Health Publications
Topic: RSS FeedWelcome To Meth Country - clandestine methamphetamine labs
Sierra, Jan, 2001 by Marilyn Berlin Snell
Iodine is mostly used by ranchers, in miniscule amounts, to treat thrush on horse hooves. As a rule, most meth cooks don't have horses. Instead, they use gallons of the chemical--which in large amounts is toxic to the gastrointestinal system and the thyroid gland, not to mention the environment--in the initial stages of the pseudoephedrine/ephedrine cooking process.
Oil refineries use hidriotic acid to test crude oil for sulfur content. One or two gallons can last a refinery an entire year. So, what does a guy living out in the middle of nowhere need with 50 gallons of the stuff? As the principal chemical in the pseudoephedrine reduction process, hidriotic acid breaks down the pseudoephedrine molecules to create meth.
Red phosphorus can be found at the end of every matchstick in your house, and also in road flares. Needless to say, it's highly flammable. The Apache County lab had 550 pounds of red phosphorus on site--about 549.99 pounds more than anyone in their right mind would need to light their backyard barbecue.

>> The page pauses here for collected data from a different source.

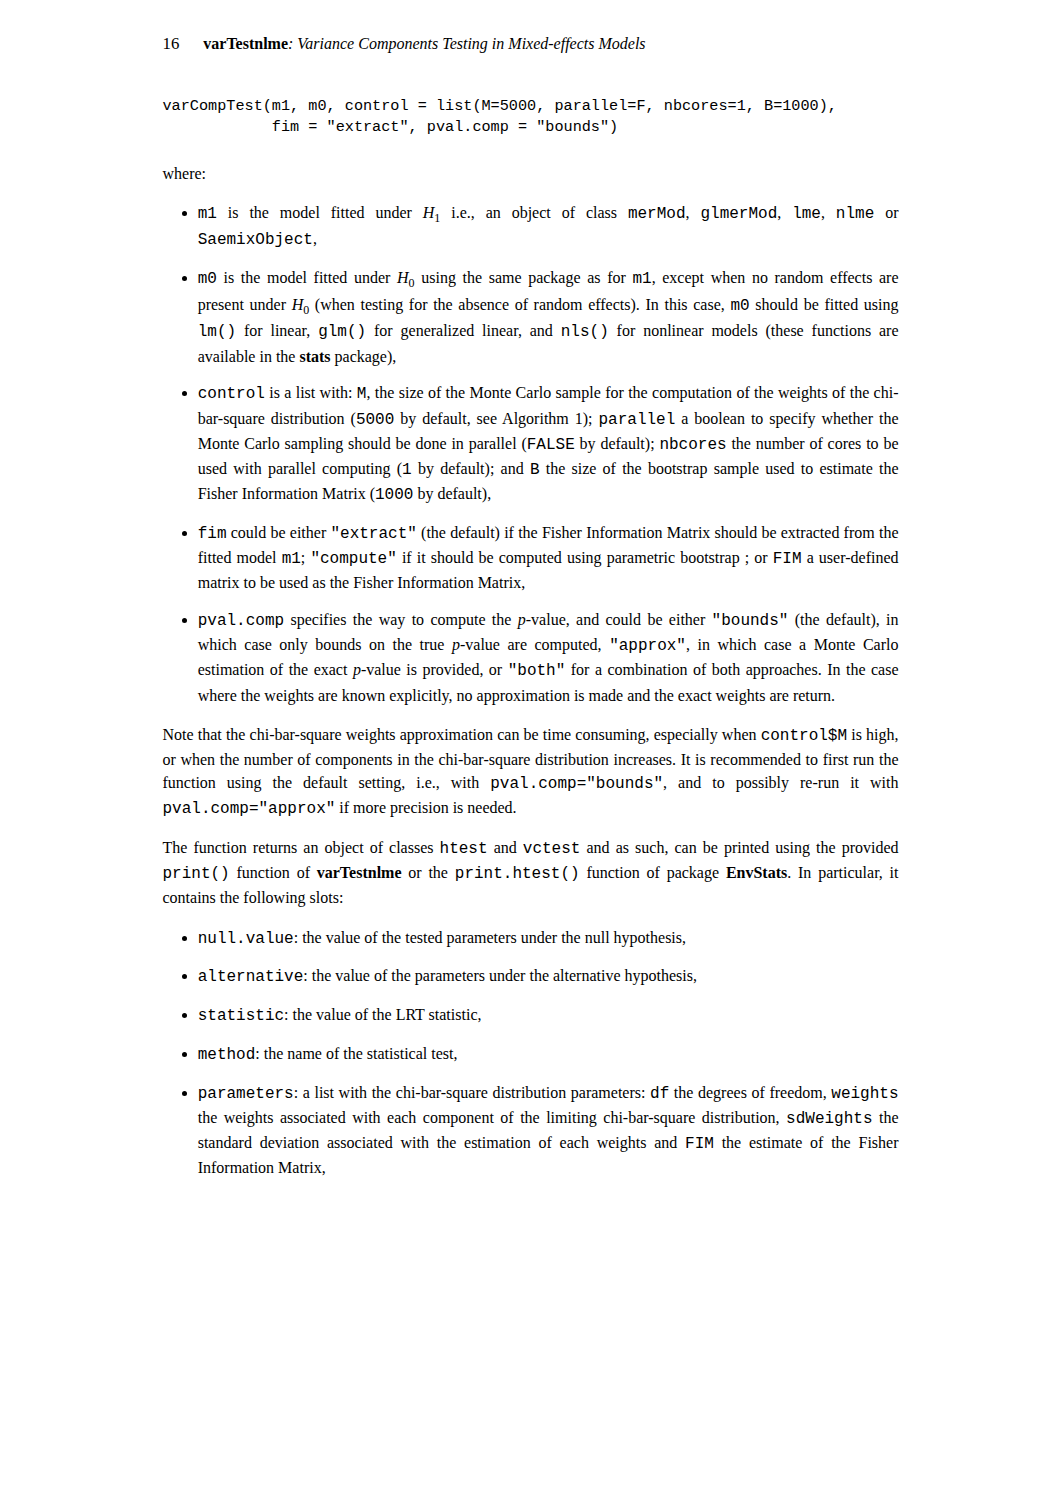16 varTestnlme: Variance Components Testing in Mixed-effects Models
varCompTest(m1, m0, control = list(M=5000, parallel=F, nbcores=1, B=1000),
            fim = "extract", pval.comp = "bounds")
where:
m1 is the model fitted under H1 i.e., an object of class merMod, glmerMod, lme, nlme or SaemixObject,
m0 is the model fitted under H0 using the same package as for m1, except when no random effects are present under H0 (when testing for the absence of random effects). In this case, m0 should be fitted using lm() for linear, glm() for generalized linear, and nls() for nonlinear models (these functions are available in the stats package),
control is a list with: M, the size of the Monte Carlo sample for the computation of the weights of the chi-bar-square distribution (5000 by default, see Algorithm 1); parallel a boolean to specify whether the Monte Carlo sampling should be done in parallel (FALSE by default); nbcores the number of cores to be used with parallel computing (1 by default); and B the size of the bootstrap sample used to estimate the Fisher Information Matrix (1000 by default),
fim could be either "extract" (the default) if the Fisher Information Matrix should be extracted from the fitted model m1; "compute" if it should be computed using parametric bootstrap ; or FIM a user-defined matrix to be used as the Fisher Information Matrix,
pval.comp specifies the way to compute the p-value, and could be either "bounds" (the default), in which case only bounds on the true p-value are computed, "approx", in which case a Monte Carlo estimation of the exact p-value is provided, or "both" for a combination of both approaches. In the case where the weights are known explicitly, no approximation is made and the exact weights are return.
Note that the chi-bar-square weights approximation can be time consuming, especially when control$M is high, or when the number of components in the chi-bar-square distribution increases. It is recommended to first run the function using the default setting, i.e., with pval.comp="bounds", and to possibly re-run it with pval.comp="approx" if more precision is needed.
The function returns an object of classes htest and vctest and as such, can be printed using the provided print() function of varTestnlme or the print.htest() function of package EnvStats. In particular, it contains the following slots:
null.value: the value of the tested parameters under the null hypothesis,
alternative: the value of the parameters under the alternative hypothesis,
statistic: the value of the LRT statistic,
method: the name of the statistical test,
parameters: a list with the chi-bar-square distribution parameters: df the degrees of freedom, weights the weights associated with each component of the limiting chi-bar-square distribution, sdWeights the standard deviation associated with the estimation of each weights and FIM the estimate of the Fisher Information Matrix,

In the pseudoephedrine reduction process, if red phosphorus and iodine are heated and improperly vented by the amateur chemist, a lethal and odorless gas called phosphene is created. "If we don't know it's a lab when we go in," says Tafoya, "the immediate danger is that we don't have breathing apparatuses on and we inhale toxic gases that can kill us or fry our lungs."
In 1999, Arizona found 473 labs. The year 2000 was on track to exceed that number. The majority were small-scale operations (called "Beavis-and-Butthead" labs by DEA agents) located in urban areas. Makeshift labs have been found in motel rooms, homes and apartments on quiet, cactus-lined streets in Phoenix, and even in car trunks. Jim Molesa, the DEA's public-affairs officer for Phoenix, says that the average small lab costs between $3,000 and $4,000 to clean up. "The small urban labs make a couple ounces," he says, just enough to feed the cook's addiction--with leftovers sold to buy over-the-counter chemicals for the next batch. "But there's still a horrible environmental component with these labs," Molesa adds. "They're almost like a mini-hazardous-waste site."
Special Agent William Etter works with the DEA in Northern California and deals with urban labs almost daily. According to Etter, these labs are an ever-increasing micro problem: In 1995, 52 percent of the lab seizures nationwide were in metropolitan areas. "With urban labs, there are levels of contamination that hit you where you live," says Etter. "When I think of the environment, it's not just about the birds, bees, and trees. How about the urban environment? Knowing what I know about meth, I'd never move into a house that had been a lab."
Scott Logan, who heads Envirosolve, the company contracted by the DEA to clean up meth labs in Arizona, agrees. "The small labs contain flammable solvents, chlorinated solvents, acid bases," says Logan. "We find just about every toxic food group." When it comes to the environmental costs of meth, urban blight and rural blight--micro labs and macro ones--blur into one Superfund-size problem.